(Records excerpted from a collection)
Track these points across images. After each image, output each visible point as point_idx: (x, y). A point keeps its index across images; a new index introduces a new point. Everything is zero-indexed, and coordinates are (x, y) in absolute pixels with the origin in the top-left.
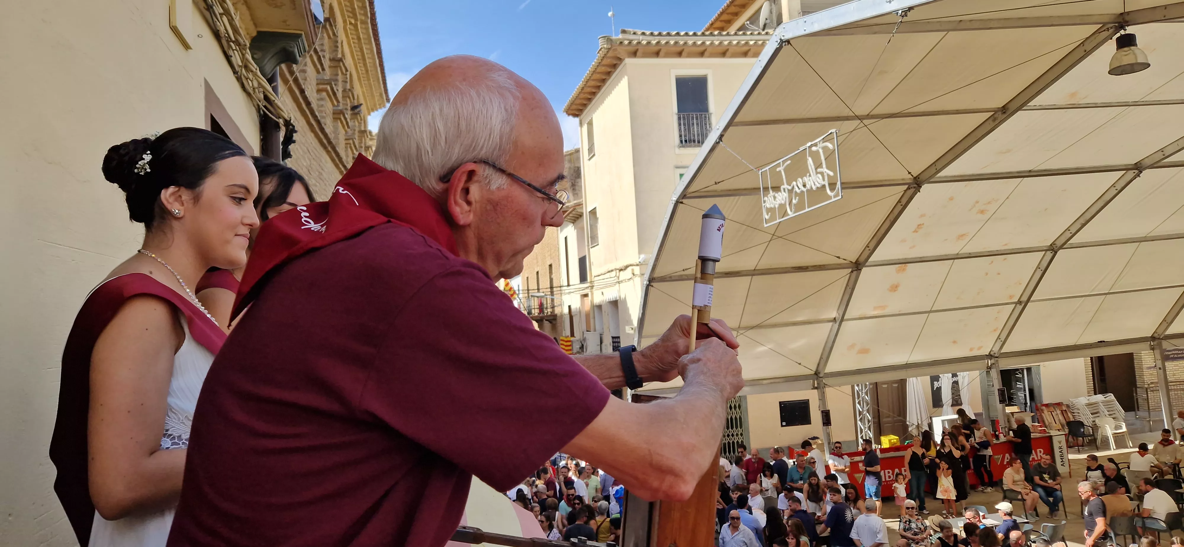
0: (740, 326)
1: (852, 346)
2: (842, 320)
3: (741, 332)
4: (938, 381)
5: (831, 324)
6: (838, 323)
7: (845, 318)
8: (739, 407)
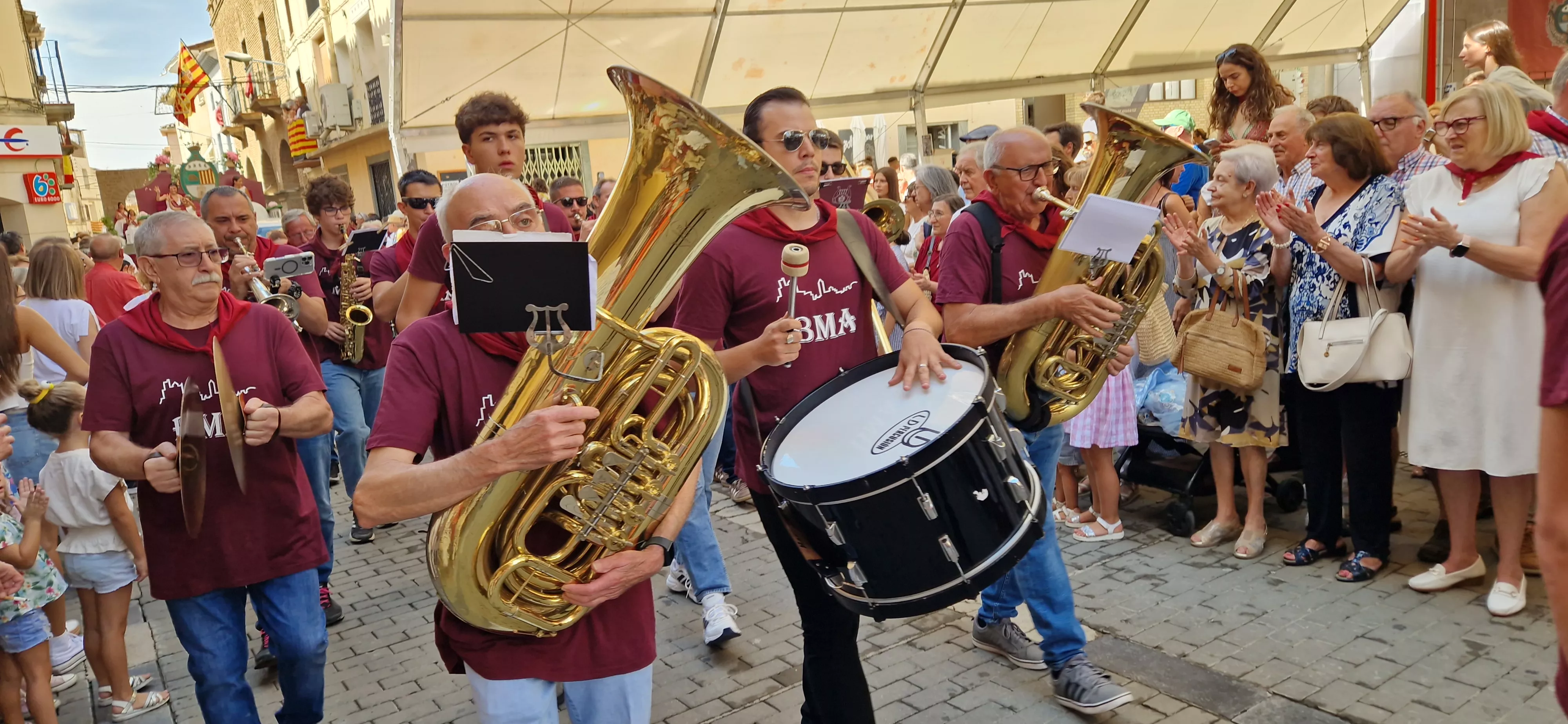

About this exercise → Reproduce the listing above, substituting "frames" for each occurrence of "images" and changing nothing else. Omit the pictures from your answer.

Response area →
Track these points across frames. After each image, output each visible point as point_idx: (x, y). A point keeps its index across frames; a new index introduces a new point. Everything is zero-indexed, and coordinates are (x, y) in absolute pixels with the origin in the top-left.
0: (740, 326)
1: (852, 346)
2: (842, 320)
3: (741, 332)
4: (938, 381)
5: (831, 324)
6: (838, 323)
7: (845, 318)
8: (739, 407)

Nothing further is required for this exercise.